1939
«На ладони — карта, с малолетства…»
На ладони — карта, с малолетства
Каждая проставлена река,
Сколько звезд ты получил в наследство,
Где ты пас ночные облака.
Был вначале ветер смертоносен,
Жизнь казалась горше и милей.
Принимал ты тишину за осень
И пугался тени тополей.
Отзвенели светлые притоки,
Стала глубже и темней вода.
Камень ты дробил на солнцепеке,
Завоевывал пустые города.
Заросли тропинки, где ты бегал,
Ночь сиреневая подошла.
Видишь — овцы будто хлопья снега,
А доска сосновая тепла.
1935
На митинге
Судеб раздельных немота и сирость,
Скопление разрозненных обид,
Не человек, но отрочество мира
Руками и сердцами говорит.
Надежду видел я, и, розы тоньше,
Как мягкий воск, послушная руке,
Она рождалась в кулаке поденщиц
И сгустком крови билась на древке.
1939
«Ты тронул ветку, ветка зашумела…»
Ты тронул ветку, ветка зашумела.
Зеленый сон, как молодость, наивен.
Утешить человека может мелочь:
Шум листьев или летом светлый ливень,
Когда, омыт, оплакан и закапан,
Мир ясен — весь в одной повисшей капле.
Когда доносится горячий запах
Цветов, что прежде никогда не пахли.
…Я знаю все — годов проломы, бреши,
Крутых дорог бесчисленные петли.
Нет, человека нелегко утешить!
И все же я скажу про дождь, про ветви.
Мы победим. За нас вся свежесть мира,
Все жилы, все побеги, все подростки,
Все это небо синее — на вырост.
Как мальчика веселая матроска,
За нас все звуки, все цвета, все формы,
И дети, что, смеясь, кидают мячик,
И птицы изумительное горло,
И слезы простодушные рыбачек.
1939
У приемника
Был скверный день, ни отдыха, ни мира,
Угроз томительная хрипота,
Все бешенство огромного эфира,
Не тот обет, и жалоба не та.
А во дворе, средь кошек и пеленок,
Приемника перебивая вой,
Кричал уродливый, больной ребенок,
О стену бился рыжей головой,
Потом ребенка женщина чесала,
И, материнской гордостью полна,
Она его красавцем называла,
И вправду любовалась им она.
Не зря я слепоту зову находкой.
Тоску зажать, как мертвого птенца,
Пройти своей привычною походкой
От детских клятв до точки — до свинца.
1939
«Жилье в горах, как всякое жилье…»
Жилье в горах, как всякое жилье:
До ночи пересуды, суп и скука,
А на веревке сушится белье,
И чешется, повизгивая, сука.
Но подымись — и сразу мир другой,
От тысячи подробностей очищен,
Дорога кажется большой рекой
И кораблем убогое жилище.
О, если б этот день перерасти
И с высоты, средь тишины и снега,
Взглянуть на розовую пыль пути,
На синий дым последнего ночлега!
1939
Монруж
Был нищий пригород, и день был сер,
Весна нас выгнала в убогий сквер,
Где небо призрачно, а воздух густ,
Где чудом кажется сирени куст,
Где не расскажет про тупую боль,
Вся в саже, бредовая лакфиоль,
Где малышей сажают на песок
И где тоска вгрызается в висок.
Перекликались слава и беда,
Росли и рассыпались города,
И умирал обманутый солдат
Средь лихорадки пафоса и дат.
Я знаю, век, не изменить тебе,
Твоей суровой и большой судьбе,
Но на одну минуту мне позволь
Увидеть не тебя, а лакфиоль,
Увидеть не в бреду, а наяву
Больную, золотушную траву.
1939
«Не здесь, на обломках, в походе, в окопе…»

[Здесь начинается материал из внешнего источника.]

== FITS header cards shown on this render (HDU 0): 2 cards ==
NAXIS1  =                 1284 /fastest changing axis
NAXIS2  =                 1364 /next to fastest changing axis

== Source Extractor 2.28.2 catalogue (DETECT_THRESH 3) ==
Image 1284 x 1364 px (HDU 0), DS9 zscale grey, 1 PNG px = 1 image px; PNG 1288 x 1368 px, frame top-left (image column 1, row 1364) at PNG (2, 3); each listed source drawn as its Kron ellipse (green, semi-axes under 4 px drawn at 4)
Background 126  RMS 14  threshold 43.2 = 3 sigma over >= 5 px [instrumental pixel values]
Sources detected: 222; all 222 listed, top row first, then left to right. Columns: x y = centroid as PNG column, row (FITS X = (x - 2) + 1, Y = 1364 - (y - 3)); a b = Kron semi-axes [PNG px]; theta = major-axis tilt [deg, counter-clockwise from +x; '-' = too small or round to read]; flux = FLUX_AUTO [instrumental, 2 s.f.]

Не здесь, на обломках, в походе, в окопе,
Не мертвых опрос и не доблести опись.
Как дерево, рубят товарища, друга.
Позволь, чтоб не сердце, чтоб камень,
чтоб уголь!
Работать средь выстрелов, виселиц, пыток
И ночи крестить именами убитых.
Победа погибших, и тысяч, и тысяч —
Отлить из железа, из верности высечь, —
Обрублены руки, и, настежь отверсто,
Не бьется, врагами расклевано, сердце.